I don't know about the rest of it, but to touch on a few points...

With an open top aquarium, its especially important to be sure to give the fish a "ceiling". This mean to do pretty heavy surface coverage with floating plants, or plants that have floating leaves. (Certain plants from the lily and lotus family work well for this and look stunning when they flower!)

An open air aquarium tends to collect more dirt- dust, hair, and various debris fall easily into the water. This may affect your water quality, this is def something to research.

I would not have an open top aquarium in a house that has cats, birds, or young children.

There is no problem replacing 10 to 20 gallons a week, because you should be doing weekly 50% water changes. But if you use a HOB style filter, you must be sure the water line does not lower past a certain point or your filter will stop working and burn out. Also be aware that your heater must stay submerged to a certain point or it will burn out.

You can research open top aquariums on the web. I hope someone else here can answer the rest of your questions. Good luck!


----------



## Eddie1KRR (Sep 9, 2011)

Being a HVAC guy, the humidification even at that size, is not worth the risk, not even close.
A normal furnace humidifier (potentially) delivers 18 gallons a day into the air.

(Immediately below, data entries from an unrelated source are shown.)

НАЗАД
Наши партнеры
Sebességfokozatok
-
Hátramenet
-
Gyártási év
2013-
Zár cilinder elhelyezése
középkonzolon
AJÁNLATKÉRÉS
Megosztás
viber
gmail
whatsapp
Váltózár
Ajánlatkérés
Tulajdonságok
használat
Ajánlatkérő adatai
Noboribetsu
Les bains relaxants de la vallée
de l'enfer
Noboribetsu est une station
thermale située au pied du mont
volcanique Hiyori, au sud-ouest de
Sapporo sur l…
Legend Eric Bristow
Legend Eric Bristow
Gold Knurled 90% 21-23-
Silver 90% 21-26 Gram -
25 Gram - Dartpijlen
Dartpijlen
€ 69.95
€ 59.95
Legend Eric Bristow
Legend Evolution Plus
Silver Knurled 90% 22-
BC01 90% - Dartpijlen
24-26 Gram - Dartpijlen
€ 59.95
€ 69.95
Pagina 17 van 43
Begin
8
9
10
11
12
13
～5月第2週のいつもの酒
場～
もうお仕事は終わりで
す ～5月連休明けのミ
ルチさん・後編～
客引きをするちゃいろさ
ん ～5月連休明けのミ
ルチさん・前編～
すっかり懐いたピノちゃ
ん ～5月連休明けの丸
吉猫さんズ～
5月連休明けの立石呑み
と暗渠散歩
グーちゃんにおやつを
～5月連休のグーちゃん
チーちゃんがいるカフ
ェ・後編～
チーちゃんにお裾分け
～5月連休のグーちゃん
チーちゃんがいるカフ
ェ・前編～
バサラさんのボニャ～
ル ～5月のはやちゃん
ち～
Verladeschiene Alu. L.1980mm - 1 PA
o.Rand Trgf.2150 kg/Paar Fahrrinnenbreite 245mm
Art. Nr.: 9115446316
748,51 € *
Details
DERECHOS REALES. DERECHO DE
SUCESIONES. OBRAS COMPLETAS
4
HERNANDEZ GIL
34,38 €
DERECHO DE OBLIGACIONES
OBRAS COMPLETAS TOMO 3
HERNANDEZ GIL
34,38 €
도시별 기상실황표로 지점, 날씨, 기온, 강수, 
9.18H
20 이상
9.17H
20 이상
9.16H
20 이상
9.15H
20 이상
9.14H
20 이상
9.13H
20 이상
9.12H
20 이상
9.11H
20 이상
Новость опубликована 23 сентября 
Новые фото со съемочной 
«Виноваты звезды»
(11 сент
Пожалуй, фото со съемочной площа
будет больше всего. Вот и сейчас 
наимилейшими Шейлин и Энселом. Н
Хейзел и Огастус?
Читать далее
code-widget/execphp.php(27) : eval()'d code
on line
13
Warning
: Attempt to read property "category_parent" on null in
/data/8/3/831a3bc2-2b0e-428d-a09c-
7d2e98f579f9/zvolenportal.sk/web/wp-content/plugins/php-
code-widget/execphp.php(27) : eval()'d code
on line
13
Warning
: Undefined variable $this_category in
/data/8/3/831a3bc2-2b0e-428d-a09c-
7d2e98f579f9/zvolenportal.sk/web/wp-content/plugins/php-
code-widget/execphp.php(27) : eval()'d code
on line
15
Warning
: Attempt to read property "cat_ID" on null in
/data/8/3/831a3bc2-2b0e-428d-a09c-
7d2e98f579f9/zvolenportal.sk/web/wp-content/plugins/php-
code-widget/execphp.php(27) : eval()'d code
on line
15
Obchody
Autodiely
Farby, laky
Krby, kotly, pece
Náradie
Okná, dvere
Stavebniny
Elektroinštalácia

Aprilaire Model 700 Whole Home Automatic Humidifier &#124 Complete Humidity Control

I understand and appreciate the idea, but I would not design my tank around it. The tank evaporation won't come even close to that in any given day.


----------



## FranklinS (Jan 23, 2012)

Open top aquariums are very common in reef aquariums. Fans are used in smaller systems to keep temps under 80 degrees or so. 
I have gas heat in my house and a 95 gal system. The air inside the house with the house central fan on circulates the humidity really well. It makes the house very comfortable. I evaporate about 1 1/2 gals. a day. People that have jumping fish often buy a kit from Bulk Reef that has a clear mesh knitting that fits on the top frame.
You have to be careful about not spraying scented air fresheners, etc.
My 57 gal. FW rimless is open topped.


----------



## AbbeysDad (Mar 28, 2011)

Consider that unless you replace the make up water with distilled or RO water ($$) the water in the aquarium will become mineral concentrated and in time likely kill any fish unfortunate enough to live there.
If your furnace does not have a humidifier an inexpensive room humidifier is a much better idea.


----------



## hacksaw15 (Jul 11, 2010)

I too have gas heat and I really don't think you have to leave the tank uncovered. Before I had my tanks I had a serious dry air problem. Static electricity and dust also. Once I started fish keeping that was no longer a issue. In the beginning I had 3 tanks that first winter all with glass covers totaling 200 gallons. Matter of fact it can be too much humidity on the warmer days when the furnace don't run as much. My furnace don't have a humidifier on it. I would try it with the tank covered first. I've heard of some fish keepers with problems with mold because of the humidity from their tanks.


----------